En esa alta montaña, por un lado tenemos a Moisés y Elías; de la otra Pedro, Jaime y Juan. El liberador y el profeta del pueblo de Israel, y el núcleo más cercano al Mesías; y en medio de ellos, como el nexo entre la promesa y la realidad, Jesús, reconocido como Hijo amado del Padre cuando desde la nube luminosa que les cubría una voz habló. Allí se hizo experiencia del misterio de Dios.

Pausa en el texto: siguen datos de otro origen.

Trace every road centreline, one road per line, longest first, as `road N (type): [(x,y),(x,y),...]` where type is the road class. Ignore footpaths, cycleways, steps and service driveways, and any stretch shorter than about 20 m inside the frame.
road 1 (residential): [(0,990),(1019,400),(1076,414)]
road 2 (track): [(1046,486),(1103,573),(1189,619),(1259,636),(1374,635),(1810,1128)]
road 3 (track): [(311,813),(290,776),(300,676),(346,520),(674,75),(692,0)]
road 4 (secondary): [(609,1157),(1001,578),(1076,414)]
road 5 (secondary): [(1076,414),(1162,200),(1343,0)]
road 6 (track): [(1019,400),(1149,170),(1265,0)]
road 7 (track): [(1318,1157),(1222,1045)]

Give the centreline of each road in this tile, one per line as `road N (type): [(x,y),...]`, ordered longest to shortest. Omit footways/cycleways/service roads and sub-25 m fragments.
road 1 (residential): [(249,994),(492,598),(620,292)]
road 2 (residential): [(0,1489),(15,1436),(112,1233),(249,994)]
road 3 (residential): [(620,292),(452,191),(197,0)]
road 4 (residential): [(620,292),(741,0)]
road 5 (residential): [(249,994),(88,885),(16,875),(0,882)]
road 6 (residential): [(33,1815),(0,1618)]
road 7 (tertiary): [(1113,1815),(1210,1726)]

«La Cuaresma es el tiempo en que la Iglesia, con solicitud materna, nos invita a volver a poner el misterio de Dios en el centro de nuestra vida, para que nuestra fe reencuentre su impulso y el corazón no se disperse entre las inquietudes y distracciones cotidianas», nos dice el papa León XIV en el primer mensaje cuaresmal de su pontificado.

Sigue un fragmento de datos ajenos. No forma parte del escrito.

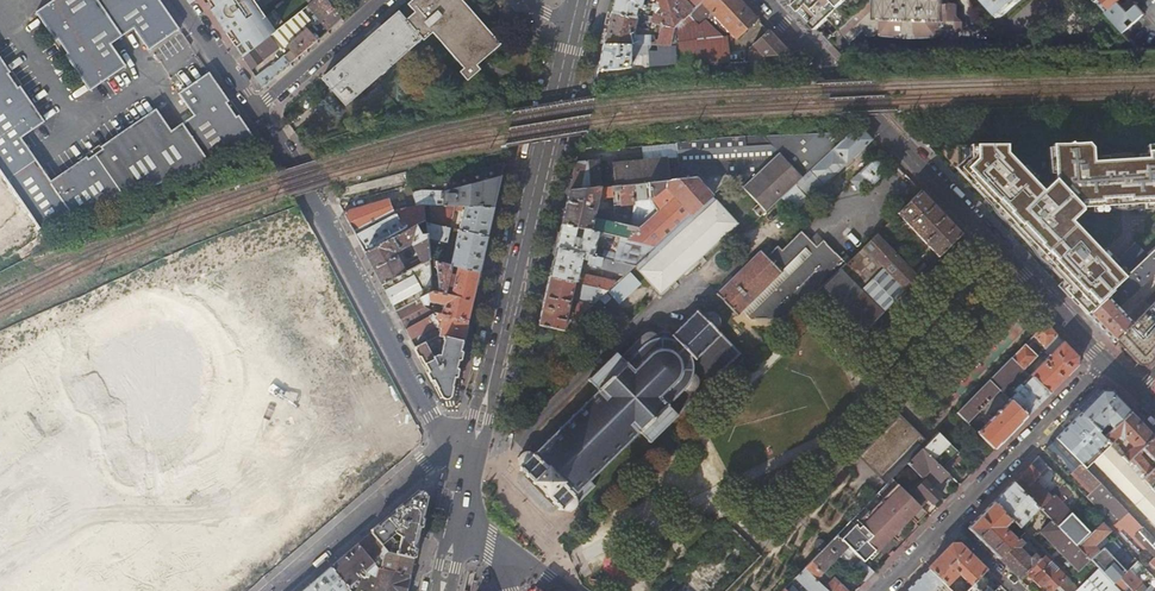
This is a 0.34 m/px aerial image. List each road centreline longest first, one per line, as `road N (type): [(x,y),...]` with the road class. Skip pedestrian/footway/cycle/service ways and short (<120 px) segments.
road 1 (tertiary): [(1107,363),(757,0)]
road 2 (primary): [(576,23),(472,455)]
road 3 (residential): [(260,112),(313,190),(446,443)]
road 4 (residential): [(276,590),(446,443)]
road 5 (residential): [(1107,363),(950,523)]
road 6 (residential): [(260,112),(396,0)]
road 7 (residential): [(181,0),(260,112)]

Si en el primer domingo de Cuaresma se nos invita a vencer todo lo que nos puede apartar de Cristo y de los hermanos, este segundo domingo nos muestra lo agradable que es la proximidad del Señor, una vez superadas las limitaciones de todo lo que liga y limita nuestra libertad de hijos de Dios. Mostrar aunque sea una cata de la gloria a los demás, ayudar a imaginarlos, aunque sea por un instante tan breve como fue aquel en la montaña, que es hacer experiencia de Dios libremente, sin obstáculos, justificaría toda una vida de fe.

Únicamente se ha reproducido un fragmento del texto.